On Behalf of | May 25, 2014 | Wrongful Death

The family of a University of Alabama student who would have graduated this spring has filed a wrongful death suit against two other UA students whom they blame for the accident that killed the 20-year-old. The crash occurred in January 2013 as the victim and other students were returning from a UA football game in Miami.

According to the plaintiffs’ attorney, the man who was driving the truck and the man who owned the vehicle spent much of their vacation in South Beach drinking and partying, with little sleep. However, alcohol was reportedly not the cause of the crash. The attorney alleges that it was lack of sleep.

According to the attorney, in investigating the case and talking with witnesses, they learned that the driver had gotten no sleep when he took his turn at the wheel on the drive back to Tuscaloosa. “What they did was no different than someone getting behind the wheel drinking and driving,” said the attorney. The wrongful death suit holds both men responsible.

Montgomery police say that the driver of the truck made an illegal turn, causing a charter bus carrying UA cheerleaders also returning to campus to crash into it. Another vehicle then hit the truck head-on as it spun from the initial crash. The plaintiff’s attorney said the driver had not been paying attention to the road signs.

The young woman was reportedly sleeping in the back of the truck when the crash occurred. Her head was on the side of the vehicle impacted by the collision with the bus. She died from brain injuries several days later.

Neither the driver nor the owner of the truck was criminally charged in the accident. The plaintiff’s attorney believes that had the driver been intoxicated rather than “extremely fatigued” at the time of the crash, he would not have escaped charges. The civil case is scheduled to be heard by a jury this August.

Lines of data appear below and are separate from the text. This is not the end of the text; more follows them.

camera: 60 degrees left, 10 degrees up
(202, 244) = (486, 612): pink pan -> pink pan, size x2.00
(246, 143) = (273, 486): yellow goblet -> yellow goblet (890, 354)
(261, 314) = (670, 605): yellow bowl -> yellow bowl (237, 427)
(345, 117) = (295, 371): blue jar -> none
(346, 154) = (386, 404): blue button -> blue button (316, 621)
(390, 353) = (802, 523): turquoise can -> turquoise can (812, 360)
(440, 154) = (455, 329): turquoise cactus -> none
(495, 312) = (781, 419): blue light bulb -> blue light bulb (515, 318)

A driver does not have to be under the influence of alcohol or drugs to be impaired. A sleep-deprived driver can be every bit as dangerous on the road. Even when criminal charges are not filed against a driver, if that driver’s condition caused harm or death, he or she can be held legally responsible via a civil lawsuit. It won’t put them behind bars, but it can make them financially responsible for both compensatory and punitive damages.